Whisk together in another bow; 1 1/2 cups milk, 3 tbsp. unsalted butter, melted, 2 large eggs room temperature, 1/2 tsp vanilla.

Pour the wet ingredients over the dry ingredients and gently whisk them together, mixing just until combined.  Spoon 1/3 cup batter onto a heated griddle nudging the batter into rounds.  Cook until the top of each pancake is speckled with bubbles  and some bubbles have opened, then turn and cook until the underside is lightly browned.  Serve immediately or keep warm in a 200°F oven.

To make Lemon pancakes, butter each pancake with soft butter, sprinkle generously with sugar, squeeze lemon juice over and top with another pancake.  You can make several small stacks or one large cake.  Just be sure to make lots.  Enjoy!

PS:  Emma Lake was internationally know for it’s Art School.  Artists from around the world would spend their summer at the EMMA LAKE ART SCHOOL.


14 thoughts on “EMMA LAKE SUMMERS … Beach Breakfast and Lemon Pancakes

  1. Thankyou sooo much for writing your blog I love reading it. You write beautifully and your stories are wonderful. I hear your voice telling them to me everytime. Thanks for the smiles…and sometimes the occasional tear.
    Big Hugs Doris

  2. We had a tiny cottage on the lake. A low bench of sand and birch trees shielded us from the winds coming off the water. Against the bench of sand my Father made his outdoor kitchen, a few steps from the cottage. He cooked on an old black kitchen stove. A wooden table scrubbed white was both a prep counter and a place to eat ”

    Very nice description. great post.Recep excellent. I love sweets and I do

  3. Virginia, these vintage photos are precious, as is your mention of the falcon lovingly rehabilitated by your family.

    I’m eager to try out this recipe – what a fun addition to your nostalgic posting!

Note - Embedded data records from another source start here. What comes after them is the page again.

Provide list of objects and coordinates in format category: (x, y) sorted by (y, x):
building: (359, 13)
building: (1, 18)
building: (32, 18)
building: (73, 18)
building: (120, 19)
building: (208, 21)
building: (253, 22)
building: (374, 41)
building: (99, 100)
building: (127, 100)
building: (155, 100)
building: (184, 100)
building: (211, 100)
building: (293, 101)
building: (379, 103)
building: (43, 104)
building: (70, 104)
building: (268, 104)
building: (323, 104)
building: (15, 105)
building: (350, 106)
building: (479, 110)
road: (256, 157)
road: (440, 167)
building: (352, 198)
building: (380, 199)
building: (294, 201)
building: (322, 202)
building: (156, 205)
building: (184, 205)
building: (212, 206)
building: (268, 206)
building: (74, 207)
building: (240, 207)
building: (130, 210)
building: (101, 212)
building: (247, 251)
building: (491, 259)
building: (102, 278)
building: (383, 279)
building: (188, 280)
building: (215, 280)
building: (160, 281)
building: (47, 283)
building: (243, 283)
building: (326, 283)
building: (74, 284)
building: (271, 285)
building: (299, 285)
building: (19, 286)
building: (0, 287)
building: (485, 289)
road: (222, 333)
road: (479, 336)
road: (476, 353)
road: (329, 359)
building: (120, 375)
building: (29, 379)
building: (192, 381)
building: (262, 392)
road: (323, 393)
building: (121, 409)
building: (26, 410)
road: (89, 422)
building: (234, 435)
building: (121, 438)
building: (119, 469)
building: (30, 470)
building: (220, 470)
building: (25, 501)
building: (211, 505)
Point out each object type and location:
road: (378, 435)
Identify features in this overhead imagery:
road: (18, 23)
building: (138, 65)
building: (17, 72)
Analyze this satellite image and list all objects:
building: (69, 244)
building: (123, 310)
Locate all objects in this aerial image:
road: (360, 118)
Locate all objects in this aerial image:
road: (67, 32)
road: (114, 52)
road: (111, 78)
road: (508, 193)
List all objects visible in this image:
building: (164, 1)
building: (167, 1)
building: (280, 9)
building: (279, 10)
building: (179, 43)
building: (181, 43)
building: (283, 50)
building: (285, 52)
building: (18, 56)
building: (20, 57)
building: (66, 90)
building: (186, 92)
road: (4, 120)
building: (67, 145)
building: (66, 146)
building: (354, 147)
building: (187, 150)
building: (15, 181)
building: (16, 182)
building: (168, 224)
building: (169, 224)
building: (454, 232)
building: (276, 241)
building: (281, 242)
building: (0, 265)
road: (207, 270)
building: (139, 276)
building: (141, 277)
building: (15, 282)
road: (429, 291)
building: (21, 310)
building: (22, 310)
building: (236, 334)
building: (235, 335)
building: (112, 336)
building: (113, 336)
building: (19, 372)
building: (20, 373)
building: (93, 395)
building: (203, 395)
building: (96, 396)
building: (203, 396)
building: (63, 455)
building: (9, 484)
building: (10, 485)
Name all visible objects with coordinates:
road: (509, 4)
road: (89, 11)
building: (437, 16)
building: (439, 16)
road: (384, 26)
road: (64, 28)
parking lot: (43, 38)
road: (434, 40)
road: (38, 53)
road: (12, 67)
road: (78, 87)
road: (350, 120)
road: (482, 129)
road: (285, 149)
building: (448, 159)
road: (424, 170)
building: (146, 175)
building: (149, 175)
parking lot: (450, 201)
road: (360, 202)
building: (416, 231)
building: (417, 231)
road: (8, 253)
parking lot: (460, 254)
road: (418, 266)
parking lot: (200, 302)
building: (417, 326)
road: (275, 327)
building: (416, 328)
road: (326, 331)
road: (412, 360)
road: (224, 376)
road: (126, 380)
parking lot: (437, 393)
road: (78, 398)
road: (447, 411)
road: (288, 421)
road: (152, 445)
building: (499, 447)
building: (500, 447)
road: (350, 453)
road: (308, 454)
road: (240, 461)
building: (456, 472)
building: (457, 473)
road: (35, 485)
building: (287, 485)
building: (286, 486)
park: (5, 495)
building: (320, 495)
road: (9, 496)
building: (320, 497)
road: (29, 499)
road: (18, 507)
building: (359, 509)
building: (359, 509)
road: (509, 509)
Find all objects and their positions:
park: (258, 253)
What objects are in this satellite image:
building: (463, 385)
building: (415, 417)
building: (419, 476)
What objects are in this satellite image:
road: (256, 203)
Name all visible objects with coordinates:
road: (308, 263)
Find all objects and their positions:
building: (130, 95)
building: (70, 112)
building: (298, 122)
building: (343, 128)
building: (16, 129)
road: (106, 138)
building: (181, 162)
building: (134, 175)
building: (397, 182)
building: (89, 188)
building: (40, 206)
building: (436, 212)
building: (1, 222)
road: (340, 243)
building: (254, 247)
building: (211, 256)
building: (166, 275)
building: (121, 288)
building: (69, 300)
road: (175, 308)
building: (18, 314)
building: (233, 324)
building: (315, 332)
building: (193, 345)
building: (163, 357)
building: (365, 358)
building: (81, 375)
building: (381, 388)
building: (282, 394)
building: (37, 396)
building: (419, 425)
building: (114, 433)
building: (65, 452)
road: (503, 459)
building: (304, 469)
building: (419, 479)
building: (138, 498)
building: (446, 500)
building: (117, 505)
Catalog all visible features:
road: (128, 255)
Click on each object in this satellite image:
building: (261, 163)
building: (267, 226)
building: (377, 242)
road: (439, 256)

  4. Pingback: CHILDHOOD SUMMER MEMORIES | Bel' Occhio's Blog

  5. Happy Ending, indeed! Again, the photographs are so lovely, Virginia. How long did the falcon stay with you? I guess you were both happy and sad to lose your sublime-feathered friend?! T.

    • I’m the funny little girl wearing just shorts and I am just 5 years old. It seemed to me it stayed with us all summer but in reality it was just over two weeks. My Dad was surprised the wing healed so well and so quickly. I think I had it in my mind that we would be able to take it home and I would have my own pet bird. Fortunately for all concerned ,and especially the bird, that didn’t happen. V.